▸ **EXTRAIT DE PAGE**:
⟨

Saddam Hussein ne comprend qu'un seul langage, celui de la force. Vous devez ouvrir les yeux sur ce qui se passe aujourd'hui en Irak. Pour défendre son pouvoir, Saddam Hussein se sert de la population irakienne comme d'un bouclier humain. Je constate avec amertume qu'un dirigeant dont certains disent qu'il défend son pays, le monde arabe, le monde islamique, est moins soucieux de la vie de sa population que ceux que l'on présente comme une « armée d'envahisseurs ». Mais qui, aujourd'hui, tire sur les Irakiens ? Les fedayins de Saddam. Ces « escadrons de la mort » encadrent la population. Ainsi, plusieurs quartiers de Bagdad ont été encerclés par des tranchées remplies de pétrole.
Les « dispositifs de défense » visent à prévenir un soulèvement ; Saddam n'a jamais préparé quoi que ce soit contre les troupes américaines.
La population irakienne était encadrée par trois dispositifs. Un, par les milices, dans lesquelles tous les garçons sont enrôlés de force dès 14 ans. Deux, ces milices sont encadrées par les fedayins de Saddam, qui empêchent tout mouvement de défection. Et trois, chaque famille, chaque quartier est contrôlé par le comité de quartier du parti Baas. Dans chaque ville, il y a un millier de fedayins de Saddam qui sèment la terreur. La population est prise en otage. Savez-vous ce qu'on fait, depuis vingt ans, à celui qui exprime la moindre critique à l'égard de Saddam Hussein ? On lui coupe la langue. Et j'entends dire en Europe : « Vous voyez, les Irakiens ne parlent pas contre Saddam ». Mais on ne voit pas que leurs langues ont été coupées.
Il est très clair que les Américains sont intervenus pour sauvegarder leurs intérêts. Cela dit, si vous croyez qu'ils viennent chercher le pétrole, vous vous trompez. Parce qu'ils ont déjà le pétrole du Moyen-Orient, le pétrole saoudien, et même le pétrole irakien. Mais s'il est vrai que les Américains ne sont pas là-bas seulement pour libérer les Irakiens de la tyrannie, qu'ils sont là aussi, et peut-être avant tout, pour protéger leurs intérêts géostratégiques, qu'est-ce que ça change ? Si les intérêts des Irakiens, aujourd'hui, coïncident avec les intérêts américains, profitons-en ! On a un intérêt commun : la chute de Saddam Hussein. Objectif réussi !
Toutes les puissances mondiales sont d'abord motivées par leurs intérêts. Or je constate que les médias européens ont analysé à la loupe les discours des responsables américains ; on a confronté ces discours avec les réalités de terrain, avec le passé de la politique étrangère des Etats-Unis. En revanche, quand le président français Jacques Chirac affirme qu'il s'oppose à la guerre pour des raisons morales, personne ne lui demande : quelle morale ? La morale du groupe pétrolier ElfTotalFina (NDR : qui a mené des négociations avancées avec le régime irakien durant les années 90) ? La morale des mercenaires en Afrique ? La morale de la Mairie de Paris ? Chirac a passé trente ans à essayer d'être l'ami de Saddam ; il n'a de leçon de morale à donner à personne.

⟩

▸ **VOTRE TÂCHE**: Transcrivez à l'identique le passage du texte sur le régime de Saddam Hussein qui va de « Toutes les puissances » jusqu'à « donner à personne. ». Vous n'aurez pas besoin des fiches.

▸ **ENTRÉES RÉPERTORIÉES**:

⟨

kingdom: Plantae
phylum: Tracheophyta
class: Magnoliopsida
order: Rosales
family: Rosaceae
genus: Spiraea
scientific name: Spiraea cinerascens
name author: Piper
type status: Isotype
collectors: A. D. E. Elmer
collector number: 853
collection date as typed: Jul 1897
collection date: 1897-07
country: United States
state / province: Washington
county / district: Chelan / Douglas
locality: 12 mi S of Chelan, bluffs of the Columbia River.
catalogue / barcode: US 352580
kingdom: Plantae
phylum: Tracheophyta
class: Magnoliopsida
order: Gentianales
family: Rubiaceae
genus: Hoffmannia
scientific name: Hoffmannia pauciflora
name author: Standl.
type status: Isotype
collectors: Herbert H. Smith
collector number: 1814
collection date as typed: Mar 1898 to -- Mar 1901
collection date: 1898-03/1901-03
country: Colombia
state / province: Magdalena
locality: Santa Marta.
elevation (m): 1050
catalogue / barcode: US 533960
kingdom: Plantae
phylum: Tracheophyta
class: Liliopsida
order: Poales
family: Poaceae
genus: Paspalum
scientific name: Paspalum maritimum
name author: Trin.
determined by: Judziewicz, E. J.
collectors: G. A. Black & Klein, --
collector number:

⟩

▸ **RÉPONSE ATTENDUE**:
Toutes les puissances mondiales sont d'abord motivées par leurs intérêts. Or je constate que les médias européens ont analysé à la loupe les discours des responsables américains ; on a confronté ces discours avec les réalités de terrain, avec le passé de la politique étrangère des Etats-Unis. En revanche, quand le président français Jacques Chirac affirme qu'il s'oppose à la guerre pour des raisons morales, personne ne lui demande : quelle morale ? La morale du groupe pétrolier ElfTotalFina (NDR : qui a mené des négociations avancées avec le régime irakien durant les années 90) ? La morale des mercenaires en Afrique ? La morale de la Mairie de Paris ? Chirac a passé trente ans à essayer d'être l'ami de Saddam ; il n'a de leçon de morale à donner à personne.